「産科医療を良くしたい」ってよう…

 もうね。このお父さん若いのよ。25歳。超若い。ライフワークを「産科医療の向上」という難問との取り組みにロックオンしてしまって良いのだろうかしら…

 この修羅の道を選ぶことによって、息子さんの事はもちろんなのだけれど、奥様が亡くなったという事実をずーっと四六時中、心の中で抱えていかなくてはならないっていうのは辛い。一般的に辛いことや悲しいことっていうのは、なるべく早く忘れるのが良いのではないだろうかと思うわけですけれど、毎日辛いこと、悲しいこと、受け入れがたい事実を毎日毎日、頭の中でプレイバックするのは果して正しいことなのでしょうか。精神の健康を保つ上で何ら影響を及ぼさないのだろうかしら。

 『去る者は日々に疎し』って、こんな言い方すると誤解を招くかもしれないけれども、決して亡くなられた奥さまの事なんて早くお忘れなさい…という訳ではなくて、どうしようもない悲劇の後に、少しでも心軽くハッピーに過ごしたいという事を第一義に考えるのなら、可及的速やかに心の中に受け入れてしまうのが一番なわけですけど…そうもいかないですね。私だって妻が突然、死んじゃったら、そうもいかないのでしょう。すみません。

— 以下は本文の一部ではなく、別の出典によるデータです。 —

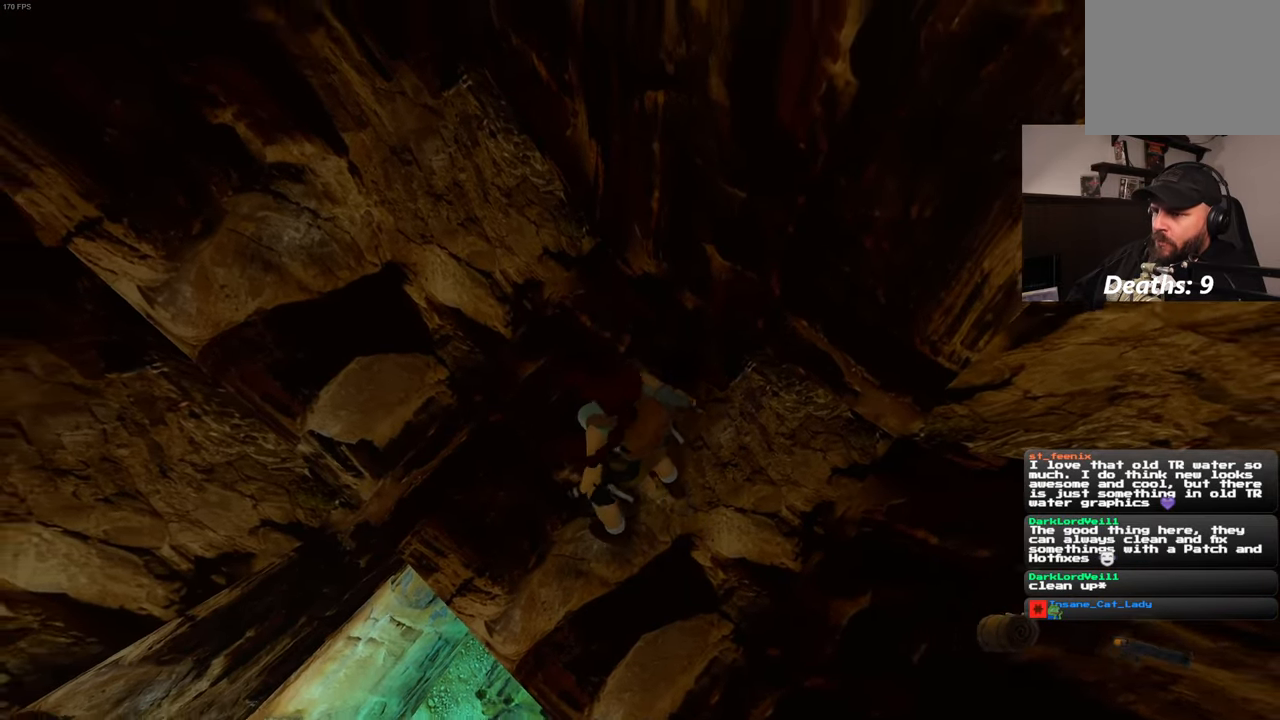
{"dt_ms": 1000, "buttons": [], "left_stick": "up-left", "right_stick": "left"}
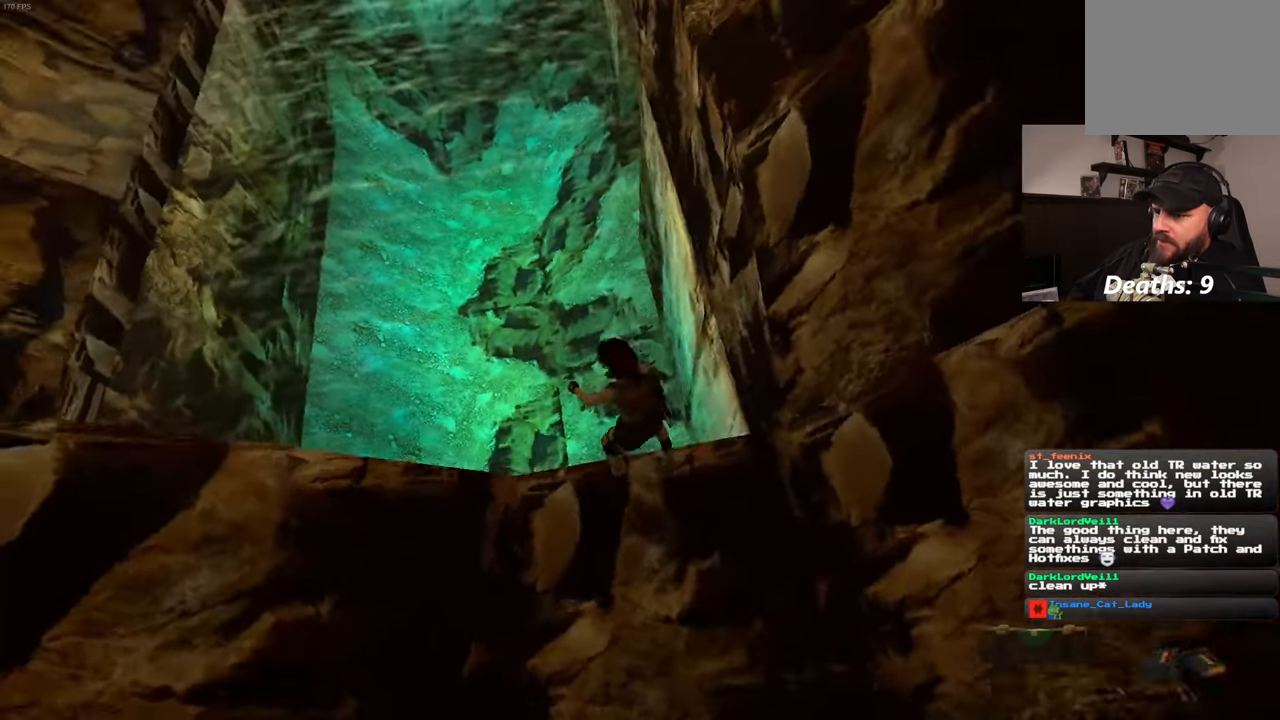
{"dt_ms": 500, "buttons": [], "left_stick": "up-right", "right_stick": "center", "events": [[133, "left_stick", "up"], [216, "right_stick", "center"], [350, "left_stick", "up-right"]]}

 ほんとに例えばの話で下世話で恐縮ですけども、今後、素敵な女性と知り合うことが出来たなら、残された息子さんのお母さんになって頂くとか…っていう未来もあるわけです。まあ、もちろんすぐじゃないです。例えば、私の身近にこういう男性がおられたら、「亡くなった奥さんのために…って確かに正しい事だと思うのだけれど、君自身の幸せも望んでも良いんじゃないの。つまり再婚とかさ」とか言うかもしれない。いや、面と向かっては言えないかしら…ただ、そう言ってくれる人も必要なんじゃないでしょうか。「頑張らなくてよいよ」って言ってくれる的な存在。

 この方の奥さまが亡くなられたという悲劇は、直接の医療関係者が引き起こした人災だという路線で活動を行っておられるという印象。私自身は、それは非常に不毛な気がしてます。それよりも国の医療整備全体の事を、是非指摘して頂きたい。産科医療向上を訴える団体の悲劇の英雄、もしくは広告塔として祀り上げられる事なく、自身の幸せも考えて欲しいと思うの。家族、マスコミ、市民団体、弁護士、ガッチリと周りを取り囲まれて振り上げた拳を下ろすことが出来なくならないように。見守って行きたい気持ちがあるんですけど、余計なお世話なんでしょうか。